At least some Chinese media had trouble shedding their communist-bred caution in coverage of difficult news. An hourlong news broadcast began on CCTV at 9 p.m. Tuesday, Beijing time—minutes after the American Airlines jet crashed into the first tower. But while viewers around the world were watching the second crash and the collapse of the towers live, CCTV instead aired spots about rural agriculture and Premier Zhu Rongji’s visit to Russia. The announcers didn’t even mention the carnage in New York, Washington or Pennsylvania.

Only after Jiang issued his late-night statement was CCTV’s English language station confident enough to play footage of the crumbling towers. On its opinion page Thursday, China Daily—which is never shy about pummeling America in print – ran an editorial headlined “Serious threat to world peace, civilization.” An editorial cartoon depicted the Grim Reaper smashing an airplane marked “Innocent people” into a skyscraper.
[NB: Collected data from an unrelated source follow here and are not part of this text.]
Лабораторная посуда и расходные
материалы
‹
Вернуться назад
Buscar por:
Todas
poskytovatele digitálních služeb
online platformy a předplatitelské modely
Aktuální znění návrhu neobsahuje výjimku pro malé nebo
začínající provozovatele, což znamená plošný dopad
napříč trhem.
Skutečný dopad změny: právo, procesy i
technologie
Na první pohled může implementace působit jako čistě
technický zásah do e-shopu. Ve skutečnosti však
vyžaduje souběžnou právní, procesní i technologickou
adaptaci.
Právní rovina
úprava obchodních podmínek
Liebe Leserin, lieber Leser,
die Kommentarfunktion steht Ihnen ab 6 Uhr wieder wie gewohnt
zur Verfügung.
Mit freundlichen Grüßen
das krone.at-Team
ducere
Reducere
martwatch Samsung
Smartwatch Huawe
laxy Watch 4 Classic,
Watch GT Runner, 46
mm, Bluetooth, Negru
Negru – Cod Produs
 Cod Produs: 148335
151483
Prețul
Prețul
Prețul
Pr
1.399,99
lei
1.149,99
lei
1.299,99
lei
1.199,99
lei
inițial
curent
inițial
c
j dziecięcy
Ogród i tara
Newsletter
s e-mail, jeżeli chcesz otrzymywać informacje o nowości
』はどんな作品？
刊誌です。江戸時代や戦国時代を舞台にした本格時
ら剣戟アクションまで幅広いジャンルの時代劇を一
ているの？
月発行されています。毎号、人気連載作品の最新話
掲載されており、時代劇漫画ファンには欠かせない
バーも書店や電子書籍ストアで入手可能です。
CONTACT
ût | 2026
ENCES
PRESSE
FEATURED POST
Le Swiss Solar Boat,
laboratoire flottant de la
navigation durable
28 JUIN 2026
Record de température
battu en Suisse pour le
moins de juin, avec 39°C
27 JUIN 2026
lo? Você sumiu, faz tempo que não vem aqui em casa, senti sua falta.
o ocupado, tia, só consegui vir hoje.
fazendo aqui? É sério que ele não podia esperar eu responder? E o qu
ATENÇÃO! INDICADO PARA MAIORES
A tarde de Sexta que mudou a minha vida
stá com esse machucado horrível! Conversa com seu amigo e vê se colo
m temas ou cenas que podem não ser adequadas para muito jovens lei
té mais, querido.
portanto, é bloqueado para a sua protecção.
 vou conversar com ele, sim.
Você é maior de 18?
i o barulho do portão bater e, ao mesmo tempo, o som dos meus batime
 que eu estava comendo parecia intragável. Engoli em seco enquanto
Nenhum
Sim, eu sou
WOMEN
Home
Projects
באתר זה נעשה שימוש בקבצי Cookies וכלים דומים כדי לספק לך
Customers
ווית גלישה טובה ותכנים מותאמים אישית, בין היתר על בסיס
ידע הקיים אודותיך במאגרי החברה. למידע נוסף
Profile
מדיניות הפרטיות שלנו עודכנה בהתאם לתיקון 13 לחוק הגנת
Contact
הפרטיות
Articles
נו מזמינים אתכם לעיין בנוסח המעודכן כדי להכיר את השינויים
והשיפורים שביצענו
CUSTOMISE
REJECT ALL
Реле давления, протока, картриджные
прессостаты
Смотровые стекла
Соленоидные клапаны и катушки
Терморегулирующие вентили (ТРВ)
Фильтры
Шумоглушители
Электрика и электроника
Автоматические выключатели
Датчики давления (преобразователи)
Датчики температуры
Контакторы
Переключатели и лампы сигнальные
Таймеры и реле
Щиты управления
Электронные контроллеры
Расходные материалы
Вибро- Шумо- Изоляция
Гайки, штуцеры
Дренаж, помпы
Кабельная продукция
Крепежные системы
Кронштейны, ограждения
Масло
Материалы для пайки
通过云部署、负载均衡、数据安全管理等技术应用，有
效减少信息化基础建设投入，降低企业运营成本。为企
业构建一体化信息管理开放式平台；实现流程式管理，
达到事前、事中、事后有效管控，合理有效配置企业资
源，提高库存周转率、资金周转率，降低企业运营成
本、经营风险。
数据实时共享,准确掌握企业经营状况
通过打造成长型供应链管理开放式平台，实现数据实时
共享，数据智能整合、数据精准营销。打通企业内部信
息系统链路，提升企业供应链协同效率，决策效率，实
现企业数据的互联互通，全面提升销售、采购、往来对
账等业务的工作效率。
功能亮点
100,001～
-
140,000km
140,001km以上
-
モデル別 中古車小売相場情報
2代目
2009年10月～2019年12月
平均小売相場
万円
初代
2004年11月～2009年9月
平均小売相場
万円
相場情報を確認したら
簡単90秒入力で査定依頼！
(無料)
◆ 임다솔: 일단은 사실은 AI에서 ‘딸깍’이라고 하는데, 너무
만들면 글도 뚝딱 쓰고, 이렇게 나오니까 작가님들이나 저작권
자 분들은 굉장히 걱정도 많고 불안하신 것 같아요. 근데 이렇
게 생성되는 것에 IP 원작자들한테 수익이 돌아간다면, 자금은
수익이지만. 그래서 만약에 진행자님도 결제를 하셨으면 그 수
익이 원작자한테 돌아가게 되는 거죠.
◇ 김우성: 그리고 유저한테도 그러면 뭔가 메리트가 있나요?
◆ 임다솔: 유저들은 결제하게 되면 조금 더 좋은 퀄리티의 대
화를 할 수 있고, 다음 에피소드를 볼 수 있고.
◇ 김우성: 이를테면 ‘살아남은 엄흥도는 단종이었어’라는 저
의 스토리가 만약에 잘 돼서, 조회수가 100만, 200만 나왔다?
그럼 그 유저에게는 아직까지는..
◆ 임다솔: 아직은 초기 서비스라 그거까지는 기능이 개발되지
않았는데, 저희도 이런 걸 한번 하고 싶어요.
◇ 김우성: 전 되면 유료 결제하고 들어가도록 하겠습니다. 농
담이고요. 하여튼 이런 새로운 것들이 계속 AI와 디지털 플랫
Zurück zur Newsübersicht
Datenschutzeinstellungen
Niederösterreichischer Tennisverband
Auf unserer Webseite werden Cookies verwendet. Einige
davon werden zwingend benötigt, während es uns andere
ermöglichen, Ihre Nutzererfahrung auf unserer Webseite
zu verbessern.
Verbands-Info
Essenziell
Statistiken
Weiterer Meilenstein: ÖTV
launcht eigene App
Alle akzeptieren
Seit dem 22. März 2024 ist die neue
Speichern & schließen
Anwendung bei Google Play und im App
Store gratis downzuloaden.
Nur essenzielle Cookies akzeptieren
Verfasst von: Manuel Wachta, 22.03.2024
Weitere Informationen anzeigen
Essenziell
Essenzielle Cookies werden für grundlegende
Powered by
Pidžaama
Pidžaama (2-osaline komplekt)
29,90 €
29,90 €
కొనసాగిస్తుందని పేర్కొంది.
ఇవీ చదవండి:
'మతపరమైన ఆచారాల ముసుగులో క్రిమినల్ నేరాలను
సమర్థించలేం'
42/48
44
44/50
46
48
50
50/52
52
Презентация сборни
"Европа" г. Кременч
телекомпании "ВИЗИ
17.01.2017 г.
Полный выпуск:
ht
There are political reasons for Beijing’s unequivocal denunciation of the attacks. The government is fighting separatists in its largely Muslim Western province of Xinjiang, and it fears the 2008 Olympics could tempt terrorists. The man on the street, however, often has more personal reasons for his dismay over last week’s terror. New York is the destination of many Chinese emigrants, and hundreds of millions more fantasize about stowing away on a freighter headed for the land of opportunity. Jiang hinted at such personal ties when he expressed concern about the safety of students and workers from the Mainland, Hong Kong, Macao and Taiwan.

A Chinese survivor of 9/11

On Thursday, China Daily published a story about an employee who was working in her office on the 33rd floor of Tower 2 at the time of the crash. Sun Lingling, who handles the paper’s North American circulation, recalled the horror after the plane hit the building.

The story began: “Sun Lingling now knows the sound a free-falling body makes when it smacks against pavement. And though she’ll try, she’ll never forget the smell of charred skin hanging  loosely off scores of faces.”

After the jet thudded into the building, Sun fled through the smoky stairwell. On the 20th floor, firefighters charging up the stairs paused and asked her how many more flights they had to go before they reached the blaze.

“The firefighters lingered long enough to let Sun and the others throw water on them,” China Daily reported. “She does not know if they ever made it back down to safety.”

Sobbing, Sun would recall, “‘All of us had the deepest respect for those firefighters.”

America and China will always have divergent interests. But for the moment, they may have found a common cause.